Ils veulent aussi contrecarrer le discours ambiant consistant à vouloir stigmatiser les entrepreneurs. Ces représentants des P.M.E. industrielles locales ne cachent plus leur exaspération
Leur parole est assez rare pour être écoutée. Sera-t-elle entendue ? C’est une autre question. Les représentants de la filière métallurgie de la région - soit 60 % des emplois de l’industrie - montent au créneau, appuyés par la présence du délégué national de l’U.I.M.M. Hubert Mongon, venu il y a quelques jours à Besançon tenter de porter la bonne parole des entrepreneurs. “Des secteurs de l’industrie s’en sortent bien, c’est le cas de l’aéronautique, de l’énergie, de la défense. D’autres souffrent beaucoup en ce moment, comme l’automobile et le machinisme agricole. Des nuages s’accumulent actuellement dans une ambiance générale qui n’est pas toujours favorable aux entrepreneurs et une incertitude politique qui pèse sur le moral. Nous sommes là pour dire notre exaspération car dans ce contexte incertain, s’il y a un îlot de stabilité, c’est bien l’entreprise. Laissons aux entrepreneurs la liberté d’entreprendre et de travailler !” est venu plaider le patron de l’U.I.M.M. aux côtés de ses collègues des quatre départements francs-comtois.

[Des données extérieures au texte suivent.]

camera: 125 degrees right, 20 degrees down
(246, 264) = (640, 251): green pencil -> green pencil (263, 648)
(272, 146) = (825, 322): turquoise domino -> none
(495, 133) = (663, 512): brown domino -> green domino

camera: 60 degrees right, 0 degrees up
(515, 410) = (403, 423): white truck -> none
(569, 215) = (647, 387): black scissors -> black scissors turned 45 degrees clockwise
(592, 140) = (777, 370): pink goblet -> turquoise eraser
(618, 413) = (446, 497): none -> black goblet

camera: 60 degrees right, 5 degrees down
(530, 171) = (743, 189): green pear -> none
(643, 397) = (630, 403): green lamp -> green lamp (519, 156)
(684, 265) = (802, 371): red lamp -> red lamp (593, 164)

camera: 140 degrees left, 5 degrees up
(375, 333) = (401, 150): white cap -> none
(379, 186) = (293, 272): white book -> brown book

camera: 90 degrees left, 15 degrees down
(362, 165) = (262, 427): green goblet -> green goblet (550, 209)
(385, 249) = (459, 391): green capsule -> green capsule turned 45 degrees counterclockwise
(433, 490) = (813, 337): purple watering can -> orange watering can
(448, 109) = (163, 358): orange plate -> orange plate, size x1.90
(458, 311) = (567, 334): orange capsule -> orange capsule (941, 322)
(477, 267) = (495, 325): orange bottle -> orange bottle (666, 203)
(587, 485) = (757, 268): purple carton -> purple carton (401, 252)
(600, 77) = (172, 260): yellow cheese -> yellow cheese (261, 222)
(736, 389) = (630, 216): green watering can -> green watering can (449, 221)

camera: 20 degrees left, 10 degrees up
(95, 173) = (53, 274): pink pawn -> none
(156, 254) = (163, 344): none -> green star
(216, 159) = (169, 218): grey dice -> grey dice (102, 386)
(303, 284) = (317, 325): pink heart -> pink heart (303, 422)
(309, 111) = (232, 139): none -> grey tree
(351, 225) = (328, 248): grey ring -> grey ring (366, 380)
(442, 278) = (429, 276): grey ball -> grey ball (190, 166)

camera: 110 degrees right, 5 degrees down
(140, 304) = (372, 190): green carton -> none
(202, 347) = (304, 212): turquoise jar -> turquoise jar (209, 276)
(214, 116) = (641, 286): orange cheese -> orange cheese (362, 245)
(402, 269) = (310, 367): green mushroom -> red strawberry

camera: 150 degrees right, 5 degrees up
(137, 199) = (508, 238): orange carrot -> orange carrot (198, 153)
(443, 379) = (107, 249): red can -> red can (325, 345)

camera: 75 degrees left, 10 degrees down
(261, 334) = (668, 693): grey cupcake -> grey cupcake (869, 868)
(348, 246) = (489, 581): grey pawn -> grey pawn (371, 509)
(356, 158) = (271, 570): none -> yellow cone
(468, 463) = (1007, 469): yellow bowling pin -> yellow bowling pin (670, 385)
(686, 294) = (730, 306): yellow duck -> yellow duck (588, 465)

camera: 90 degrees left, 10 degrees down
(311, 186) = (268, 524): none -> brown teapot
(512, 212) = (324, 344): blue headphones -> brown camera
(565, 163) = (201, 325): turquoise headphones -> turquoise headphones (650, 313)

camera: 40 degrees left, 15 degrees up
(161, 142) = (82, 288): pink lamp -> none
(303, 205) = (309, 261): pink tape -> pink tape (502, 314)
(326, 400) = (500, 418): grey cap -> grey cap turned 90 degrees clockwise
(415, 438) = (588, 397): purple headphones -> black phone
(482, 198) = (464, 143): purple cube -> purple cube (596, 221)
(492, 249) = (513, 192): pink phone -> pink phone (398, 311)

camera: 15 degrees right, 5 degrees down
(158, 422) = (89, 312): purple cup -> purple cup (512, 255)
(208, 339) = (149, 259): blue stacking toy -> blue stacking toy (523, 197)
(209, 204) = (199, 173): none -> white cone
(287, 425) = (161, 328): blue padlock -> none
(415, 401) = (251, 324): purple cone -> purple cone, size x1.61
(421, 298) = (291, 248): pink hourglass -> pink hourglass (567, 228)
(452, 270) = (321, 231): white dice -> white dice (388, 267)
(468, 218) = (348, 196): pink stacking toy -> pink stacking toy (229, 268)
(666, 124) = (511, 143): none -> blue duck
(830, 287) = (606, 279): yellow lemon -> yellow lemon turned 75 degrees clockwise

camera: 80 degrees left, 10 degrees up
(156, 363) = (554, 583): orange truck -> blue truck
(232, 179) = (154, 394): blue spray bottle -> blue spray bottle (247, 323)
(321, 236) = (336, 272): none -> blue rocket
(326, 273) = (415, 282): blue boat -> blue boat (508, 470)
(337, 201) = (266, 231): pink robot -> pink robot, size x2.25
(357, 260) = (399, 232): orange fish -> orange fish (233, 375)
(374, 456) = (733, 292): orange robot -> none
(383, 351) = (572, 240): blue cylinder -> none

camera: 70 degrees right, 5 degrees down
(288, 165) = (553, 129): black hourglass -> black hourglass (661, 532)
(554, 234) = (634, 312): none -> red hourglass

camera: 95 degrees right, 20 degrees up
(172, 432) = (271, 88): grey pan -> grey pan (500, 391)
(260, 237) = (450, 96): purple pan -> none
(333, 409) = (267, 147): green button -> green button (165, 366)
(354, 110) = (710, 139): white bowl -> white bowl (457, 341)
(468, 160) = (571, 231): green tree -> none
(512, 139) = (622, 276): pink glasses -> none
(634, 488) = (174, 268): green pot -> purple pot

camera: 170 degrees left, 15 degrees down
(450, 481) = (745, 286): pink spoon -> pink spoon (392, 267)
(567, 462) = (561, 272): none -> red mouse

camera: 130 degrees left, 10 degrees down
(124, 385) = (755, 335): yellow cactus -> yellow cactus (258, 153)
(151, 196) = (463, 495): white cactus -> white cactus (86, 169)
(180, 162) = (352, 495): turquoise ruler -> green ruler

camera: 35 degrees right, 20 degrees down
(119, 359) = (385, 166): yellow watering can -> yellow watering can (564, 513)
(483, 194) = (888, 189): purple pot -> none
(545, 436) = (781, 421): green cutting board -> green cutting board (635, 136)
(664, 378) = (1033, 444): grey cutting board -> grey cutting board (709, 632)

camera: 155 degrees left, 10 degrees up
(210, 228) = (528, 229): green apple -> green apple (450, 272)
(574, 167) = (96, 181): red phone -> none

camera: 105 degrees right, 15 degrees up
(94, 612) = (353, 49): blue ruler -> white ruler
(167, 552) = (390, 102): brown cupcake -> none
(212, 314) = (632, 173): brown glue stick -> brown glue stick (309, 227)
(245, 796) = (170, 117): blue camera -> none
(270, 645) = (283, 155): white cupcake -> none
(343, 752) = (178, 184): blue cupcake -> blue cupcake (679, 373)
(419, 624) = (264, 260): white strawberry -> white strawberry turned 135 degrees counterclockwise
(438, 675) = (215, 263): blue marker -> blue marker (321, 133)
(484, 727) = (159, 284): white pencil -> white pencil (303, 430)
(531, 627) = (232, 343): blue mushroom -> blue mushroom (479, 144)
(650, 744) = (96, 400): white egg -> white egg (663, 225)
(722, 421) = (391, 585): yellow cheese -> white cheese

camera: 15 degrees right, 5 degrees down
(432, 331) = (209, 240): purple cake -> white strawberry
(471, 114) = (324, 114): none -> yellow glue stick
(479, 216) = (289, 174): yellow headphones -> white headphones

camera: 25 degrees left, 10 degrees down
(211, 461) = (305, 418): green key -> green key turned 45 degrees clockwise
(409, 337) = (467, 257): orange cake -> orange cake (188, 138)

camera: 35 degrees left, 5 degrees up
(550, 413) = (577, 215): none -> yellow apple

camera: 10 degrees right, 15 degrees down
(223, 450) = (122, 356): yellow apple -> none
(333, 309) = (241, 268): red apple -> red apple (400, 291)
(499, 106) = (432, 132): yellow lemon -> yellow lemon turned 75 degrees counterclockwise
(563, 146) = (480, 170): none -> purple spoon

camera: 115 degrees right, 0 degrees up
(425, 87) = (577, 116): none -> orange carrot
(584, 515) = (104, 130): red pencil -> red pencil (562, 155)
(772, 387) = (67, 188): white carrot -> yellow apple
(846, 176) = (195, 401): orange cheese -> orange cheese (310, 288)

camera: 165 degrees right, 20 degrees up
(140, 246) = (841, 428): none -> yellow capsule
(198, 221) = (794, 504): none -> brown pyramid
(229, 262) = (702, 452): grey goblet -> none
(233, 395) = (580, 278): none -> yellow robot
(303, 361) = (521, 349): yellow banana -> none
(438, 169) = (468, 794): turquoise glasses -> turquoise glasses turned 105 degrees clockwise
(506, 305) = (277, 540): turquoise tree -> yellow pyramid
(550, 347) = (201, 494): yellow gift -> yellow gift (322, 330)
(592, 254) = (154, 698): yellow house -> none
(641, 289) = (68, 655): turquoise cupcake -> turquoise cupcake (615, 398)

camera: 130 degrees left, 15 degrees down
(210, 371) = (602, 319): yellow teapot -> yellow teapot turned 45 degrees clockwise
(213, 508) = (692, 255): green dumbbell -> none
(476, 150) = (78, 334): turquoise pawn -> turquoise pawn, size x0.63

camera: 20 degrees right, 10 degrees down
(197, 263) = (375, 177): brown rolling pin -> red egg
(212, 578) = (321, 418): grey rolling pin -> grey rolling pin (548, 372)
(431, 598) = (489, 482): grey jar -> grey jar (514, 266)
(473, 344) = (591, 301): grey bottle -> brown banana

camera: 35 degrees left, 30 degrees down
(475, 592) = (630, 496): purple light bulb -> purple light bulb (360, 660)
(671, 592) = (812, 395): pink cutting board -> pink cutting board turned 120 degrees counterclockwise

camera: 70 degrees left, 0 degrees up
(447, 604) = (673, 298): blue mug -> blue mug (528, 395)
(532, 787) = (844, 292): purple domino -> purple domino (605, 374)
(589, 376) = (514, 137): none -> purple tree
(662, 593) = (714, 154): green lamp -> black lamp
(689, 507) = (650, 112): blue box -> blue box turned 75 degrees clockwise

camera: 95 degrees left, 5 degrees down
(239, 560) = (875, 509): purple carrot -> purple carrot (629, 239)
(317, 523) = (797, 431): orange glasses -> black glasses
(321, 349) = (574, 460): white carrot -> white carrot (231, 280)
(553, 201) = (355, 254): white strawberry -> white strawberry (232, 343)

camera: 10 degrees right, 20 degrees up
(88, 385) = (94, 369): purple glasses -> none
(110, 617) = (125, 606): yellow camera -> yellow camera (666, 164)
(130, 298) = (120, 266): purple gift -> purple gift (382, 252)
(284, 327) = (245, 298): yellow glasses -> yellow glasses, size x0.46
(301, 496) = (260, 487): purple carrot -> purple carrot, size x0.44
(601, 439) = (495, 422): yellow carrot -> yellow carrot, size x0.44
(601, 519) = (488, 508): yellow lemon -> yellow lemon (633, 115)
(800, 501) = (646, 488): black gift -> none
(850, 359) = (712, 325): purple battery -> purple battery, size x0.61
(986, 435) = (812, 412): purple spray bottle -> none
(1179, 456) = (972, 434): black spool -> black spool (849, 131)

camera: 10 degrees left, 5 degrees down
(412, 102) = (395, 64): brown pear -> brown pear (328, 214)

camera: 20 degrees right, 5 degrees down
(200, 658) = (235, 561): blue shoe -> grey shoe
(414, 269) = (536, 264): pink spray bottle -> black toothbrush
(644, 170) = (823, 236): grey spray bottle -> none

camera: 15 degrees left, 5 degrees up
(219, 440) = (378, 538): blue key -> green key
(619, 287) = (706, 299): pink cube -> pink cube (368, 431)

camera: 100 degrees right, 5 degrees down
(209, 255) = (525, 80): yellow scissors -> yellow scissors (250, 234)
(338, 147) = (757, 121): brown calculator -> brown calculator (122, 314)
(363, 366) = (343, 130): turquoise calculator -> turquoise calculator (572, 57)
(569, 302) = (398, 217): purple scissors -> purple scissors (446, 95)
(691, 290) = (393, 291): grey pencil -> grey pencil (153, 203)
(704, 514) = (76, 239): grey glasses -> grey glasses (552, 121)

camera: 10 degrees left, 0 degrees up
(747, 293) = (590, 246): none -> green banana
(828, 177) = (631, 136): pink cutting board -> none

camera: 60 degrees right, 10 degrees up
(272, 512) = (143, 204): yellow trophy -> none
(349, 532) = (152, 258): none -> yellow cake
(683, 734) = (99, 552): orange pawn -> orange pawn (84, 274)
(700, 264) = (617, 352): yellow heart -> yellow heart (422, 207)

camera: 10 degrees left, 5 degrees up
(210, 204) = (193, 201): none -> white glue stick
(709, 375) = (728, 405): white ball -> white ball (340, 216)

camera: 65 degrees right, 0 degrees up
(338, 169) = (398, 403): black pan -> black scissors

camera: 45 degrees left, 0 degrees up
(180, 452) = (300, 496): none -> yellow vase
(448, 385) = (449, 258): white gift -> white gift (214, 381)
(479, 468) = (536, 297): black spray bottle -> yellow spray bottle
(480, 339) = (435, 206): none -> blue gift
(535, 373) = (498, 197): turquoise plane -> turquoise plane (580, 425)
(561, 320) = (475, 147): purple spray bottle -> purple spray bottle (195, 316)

Trois thématiques préoccupent les chefs d’entreprise actuellement : le système productif français beaucoup trop entravé selon ces dirigeants, le poids de la protection sociale dans l’endettement, et la question du fonctionnement du marché du travail avec un taux de chômage chez les jeunes qui atteint 18 %. Jean-Luc Quivogne, le président de l’U.I.M.M. Franche-Comté embraye : “Nous sommes évidemment pour pérenniser le système de redistribution tel qu’il existe en France, mais avant de redistribuer, il faut pouvoir créer de la richesse et ce sont bien les entreprises qui créent de la richesse, pas l’État. On veut faire passer le message qu’entreprendre en France, ce n’est pas un gros mot, et ça a encore du sens !”

Tous ces responsables de P.M.E. s’offusquent de l’amalgame qui existe actuellement entre la grande majorité des entreprises qui peinent à dégager de la marge et les barons du C.A.C. 40 qui ne jouent pas dans la même cour. “Je rencontre tous les jours des patrons qui ne se payent pas certains mois parce que leur entreprise ne dégage pas suffisamment de trésorerie” ajoute Hubert Mongon dont les débats tronqués sur les aides aux entreprises ou la taxe Zucman font également bondir. “On avance des chiffres farfelus de 211 milliards d’euros d’aides publique, cette somme est l’empilement de dizaines de mesures d’aides qui n’ont rien à avoir avec le soutien aux entreprises. Il suffit de prendre connaissance de la dernière étude détaillée présentée par France Stratégie pour vérifier. On demande juste un peu d’honnêteté intellectuelle” ajoute le représentant national.
Les industriels locaux se sentent sous tension et ont tenu à le faire savoir. “Dans la plupart de nos entreprises, la visibilité moyenne est d’à peine deux semaines en ce moment pour nos carnets de commandes. Difficile d’être serein” ajoute M. Quivogne. Le Pontissalien Damien Tournier, président de l’U.I.M.M. du Doubs et par ailleurs patron de Schrader Pacific à Pontarlier est confronté tous les jours à ces problématiques dans un secteur automobile européen bien à la peine. Dans un secteur situé à quelques kilomètres de la frontière suisse où là-bas, quand un salarié en Suisse perçoit 2,2 à 2,3 fois le salaire d’un salarié français pour le même poste, le coût pour l’employeur suisse est à peine de 15 % supérieur, à cause du différentiel de taxes entre le système français et le système helvétique. “Nous voulons continuer à travailler, à avancer, à innover, il faut juste qu’on nous en laisse la possibilité” plaide l’industriel pontissalien.